Project
This project aims to replicate the Pytorch’s api for tensor operations and auto differentiation
Experience
This project was initially motivated by Andrej Karpathy video on back-propagation, where he built a auto differentiation project but for single values. Using this as a basis I thought that extending this to tensors would be straight forward but … it wasn’t as easy as I though (as always).
The full code project was divided on the Tensor Operations and the Auto Differentiation of these operations. Implementing the initial parts of the library was quite simple following Edward Z. Yang blog post on PyTorch internals i mimicked their methodologies. These mainly included storing the tensor as a flat array and having the values of its shape and strides separately.

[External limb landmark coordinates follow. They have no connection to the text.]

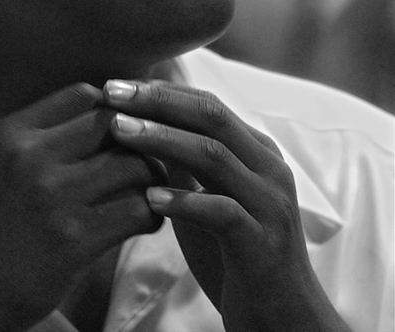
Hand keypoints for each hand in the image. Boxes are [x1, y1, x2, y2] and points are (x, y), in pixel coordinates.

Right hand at [0, 83, 161, 330]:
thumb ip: (40, 137)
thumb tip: (105, 113)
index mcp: (11, 132)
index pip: (82, 95)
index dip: (111, 108)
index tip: (122, 131)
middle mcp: (29, 156)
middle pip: (111, 122)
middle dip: (137, 138)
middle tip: (147, 158)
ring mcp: (51, 196)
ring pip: (131, 163)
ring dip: (152, 176)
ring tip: (151, 189)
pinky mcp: (73, 238)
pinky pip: (137, 209)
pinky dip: (153, 213)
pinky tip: (147, 220)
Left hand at [103, 80, 350, 331]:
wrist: (283, 317)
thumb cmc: (234, 249)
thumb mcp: (207, 193)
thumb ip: (183, 158)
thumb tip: (138, 119)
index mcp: (255, 149)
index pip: (206, 102)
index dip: (159, 90)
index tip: (114, 86)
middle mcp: (268, 167)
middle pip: (211, 115)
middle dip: (158, 100)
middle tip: (111, 93)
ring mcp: (269, 204)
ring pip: (214, 156)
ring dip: (162, 139)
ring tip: (119, 131)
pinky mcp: (264, 243)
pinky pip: (223, 214)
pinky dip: (185, 202)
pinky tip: (149, 198)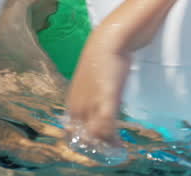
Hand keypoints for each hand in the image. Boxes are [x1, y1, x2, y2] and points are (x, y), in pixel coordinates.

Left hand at [63, 29, 132, 161]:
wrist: (108, 42)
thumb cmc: (99, 61)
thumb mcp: (89, 83)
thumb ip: (89, 98)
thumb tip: (93, 111)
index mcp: (72, 103)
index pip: (71, 132)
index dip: (82, 141)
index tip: (94, 144)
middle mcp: (79, 106)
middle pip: (83, 137)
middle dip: (95, 146)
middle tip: (108, 149)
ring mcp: (92, 103)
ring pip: (96, 135)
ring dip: (106, 145)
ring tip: (116, 147)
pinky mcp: (107, 99)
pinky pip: (108, 125)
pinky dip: (112, 137)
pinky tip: (119, 142)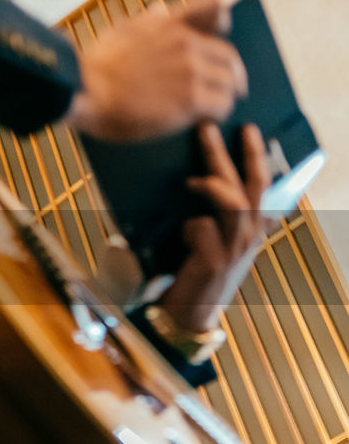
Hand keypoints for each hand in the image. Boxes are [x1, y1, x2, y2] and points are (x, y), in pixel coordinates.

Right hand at [63, 0, 247, 141]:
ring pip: (228, 83)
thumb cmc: (94, 68)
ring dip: (222, 96)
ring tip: (211, 109)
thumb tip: (159, 10)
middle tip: (230, 88)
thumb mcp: (121, 32)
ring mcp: (190, 70)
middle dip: (230, 73)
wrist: (84, 91)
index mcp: (168, 24)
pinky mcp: (190, 99)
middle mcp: (184, 42)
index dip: (222, 22)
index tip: (221, 35)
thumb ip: (147, 23)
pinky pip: (221, 106)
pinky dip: (216, 114)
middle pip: (228, 56)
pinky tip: (204, 120)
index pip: (212, 8)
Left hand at [156, 123, 273, 331]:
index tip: (251, 131)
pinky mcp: (214, 260)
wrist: (188, 315)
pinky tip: (182, 232)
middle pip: (250, 185)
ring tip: (193, 172)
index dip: (257, 157)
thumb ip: (225, 222)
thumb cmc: (198, 276)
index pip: (260, 185)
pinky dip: (190, 224)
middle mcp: (248, 235)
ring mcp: (234, 248)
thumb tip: (220, 193)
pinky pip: (202, 227)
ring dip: (213, 180)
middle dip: (237, 154)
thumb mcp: (218, 246)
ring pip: (233, 202)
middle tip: (215, 128)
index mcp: (250, 227)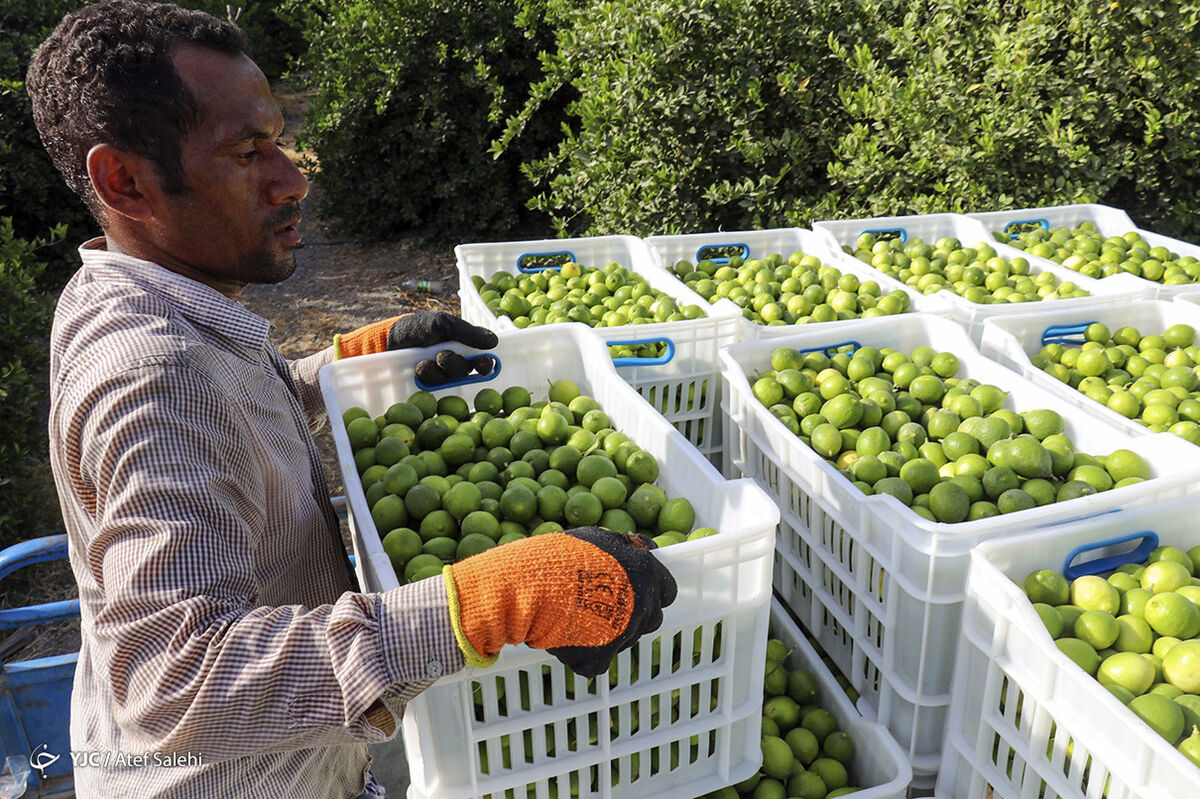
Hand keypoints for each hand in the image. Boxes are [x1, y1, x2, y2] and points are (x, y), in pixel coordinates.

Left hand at [336, 311, 497, 384]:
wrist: (386, 340)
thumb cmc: (416, 328)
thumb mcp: (441, 323)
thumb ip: (466, 331)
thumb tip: (494, 341)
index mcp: (462, 347)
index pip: (483, 360)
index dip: (486, 364)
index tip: (482, 363)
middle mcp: (455, 363)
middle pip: (467, 372)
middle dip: (456, 365)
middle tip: (442, 356)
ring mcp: (440, 376)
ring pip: (450, 380)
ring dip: (438, 370)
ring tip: (422, 360)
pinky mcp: (426, 386)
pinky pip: (434, 388)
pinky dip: (427, 377)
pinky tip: (417, 368)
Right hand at [442, 527, 677, 676]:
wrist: (532, 587)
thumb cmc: (563, 556)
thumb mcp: (599, 538)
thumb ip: (627, 546)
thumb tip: (644, 548)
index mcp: (647, 573)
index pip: (667, 589)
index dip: (652, 590)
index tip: (636, 591)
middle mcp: (643, 606)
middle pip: (651, 618)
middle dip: (635, 615)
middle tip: (605, 606)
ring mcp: (624, 635)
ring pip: (625, 640)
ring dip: (610, 633)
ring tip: (580, 618)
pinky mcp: (600, 658)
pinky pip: (597, 661)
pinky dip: (583, 655)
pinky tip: (566, 637)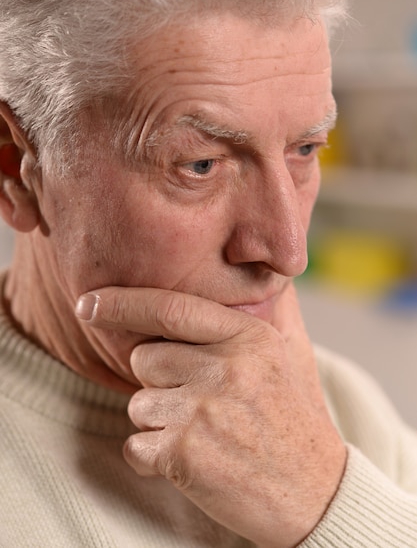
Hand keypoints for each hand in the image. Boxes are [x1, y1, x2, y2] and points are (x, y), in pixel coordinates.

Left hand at [78, 284, 345, 547]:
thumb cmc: (296, 418)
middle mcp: (225, 367)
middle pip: (144, 358)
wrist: (318, 492)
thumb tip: (257, 268)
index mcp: (247, 336)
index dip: (122, 303)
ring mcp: (204, 411)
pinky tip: (193, 461)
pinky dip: (153, 457)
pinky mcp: (185, 454)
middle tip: (198, 402)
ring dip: (159, 422)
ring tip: (204, 434)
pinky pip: (135, 446)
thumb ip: (270, 309)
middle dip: (158, 381)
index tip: (87, 304)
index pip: (170, 307)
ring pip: (138, 404)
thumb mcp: (291, 352)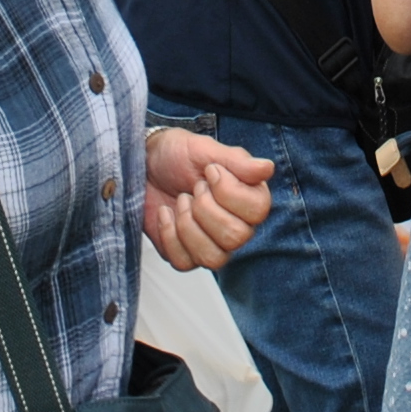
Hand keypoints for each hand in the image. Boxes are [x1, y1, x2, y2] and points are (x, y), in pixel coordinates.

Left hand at [141, 128, 273, 270]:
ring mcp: (211, 243)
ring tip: (181, 201)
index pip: (258, 211)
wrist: (143, 164)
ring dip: (188, 226)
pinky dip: (169, 235)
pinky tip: (166, 214)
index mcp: (248, 196)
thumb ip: (236, 160)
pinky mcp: (186, 254)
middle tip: (194, 188)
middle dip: (205, 209)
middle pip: (236, 237)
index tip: (210, 171)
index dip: (229, 192)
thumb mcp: (204, 149)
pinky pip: (185, 262)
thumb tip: (267, 168)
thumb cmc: (176, 155)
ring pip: (213, 258)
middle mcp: (236, 224)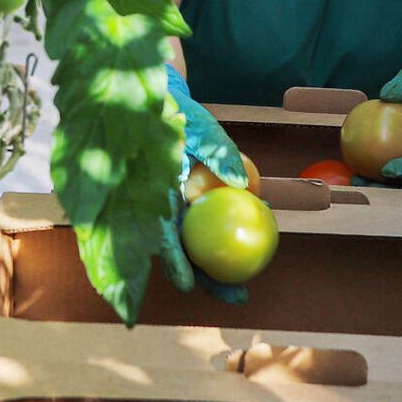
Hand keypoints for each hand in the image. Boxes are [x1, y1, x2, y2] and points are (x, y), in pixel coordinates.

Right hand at [154, 65, 250, 303]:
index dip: (174, 262)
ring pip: (189, 247)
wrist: (165, 103)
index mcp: (155, 191)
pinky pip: (197, 230)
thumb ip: (217, 154)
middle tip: (236, 297)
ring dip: (210, 270)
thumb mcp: (200, 129)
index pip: (162, 234)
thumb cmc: (179, 113)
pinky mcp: (182, 205)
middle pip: (180, 252)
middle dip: (203, 279)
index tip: (189, 286)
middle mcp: (159, 206)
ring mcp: (170, 208)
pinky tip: (240, 254)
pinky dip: (214, 246)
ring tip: (239, 290)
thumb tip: (245, 185)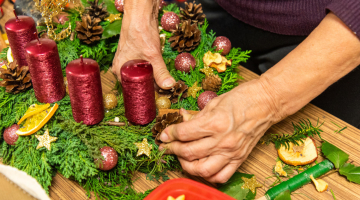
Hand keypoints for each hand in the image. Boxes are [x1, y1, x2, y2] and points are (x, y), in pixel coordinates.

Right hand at [112, 0, 175, 88]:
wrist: (140, 15)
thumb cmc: (141, 34)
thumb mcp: (153, 56)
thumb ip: (160, 72)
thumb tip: (169, 86)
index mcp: (120, 72)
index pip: (134, 90)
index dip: (146, 95)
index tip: (158, 98)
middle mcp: (121, 68)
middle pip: (137, 84)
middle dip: (150, 88)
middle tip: (164, 91)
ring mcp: (127, 62)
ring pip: (141, 76)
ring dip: (152, 79)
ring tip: (163, 83)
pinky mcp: (134, 56)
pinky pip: (142, 69)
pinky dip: (151, 71)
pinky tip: (158, 72)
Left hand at [159, 79, 281, 182]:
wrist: (267, 103)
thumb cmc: (242, 98)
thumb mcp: (214, 102)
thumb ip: (196, 116)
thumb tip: (181, 122)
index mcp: (215, 123)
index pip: (184, 133)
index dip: (169, 134)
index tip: (164, 134)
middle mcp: (223, 141)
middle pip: (189, 153)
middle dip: (173, 150)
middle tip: (167, 146)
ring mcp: (232, 153)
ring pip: (202, 170)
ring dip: (187, 166)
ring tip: (183, 158)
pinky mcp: (239, 159)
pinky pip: (221, 176)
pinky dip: (208, 176)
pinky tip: (202, 166)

After building the foundation, (operations add, subtract, etc. and their backwards versions), the next challenge was broadcasting. Broadcasting in PyTorch, allows for tensors of different shapes to be used in operations together. This is a powerful abstraction, as it allows you to do the following:
a = torch.randn(3, 4)b = torch.randn(4)c = a + bWhere the tensor b is broadcasted from [1, 4] -> [3, 4] by repeating the values of b 3 times. The implementation of this was not simple. Having to translate from multidimensional indices to flat indices was tough! But it did force me to have a deep understanding of how this process is done. In short in the tensor object we store a strides vector, which tells us how many places to move (in a flat array) to get to the next element in that dimension. For example, if we have a tensor of shape (3, 4) and strides (4, 1), to move one element in the first dimension we need to move 4 places in the flat array, and to move one element in the second dimension we need to move 1 place. Using this and an iterator in Rust we can generate the corresponding indices for the tensors in the operation through their broadcasted shape.
But it does not end there! Once the shapes can be broadcasted, we need to implement the backwards pass. This is where the fun begins! The backwards pass now needs to be aware of this broadcasting and the gradients should flow accordingly. This was a bit tricky, as in some operations the input tensors must be operated with the gradients, which could be of a different shape. This meant broadcasting had to also happen in the backwards pass, and once the gradients are calculated accordingly they should be UN-broadcasted back to the original shape.
All good fun! Although hard to implement, I enjoyed it a lot!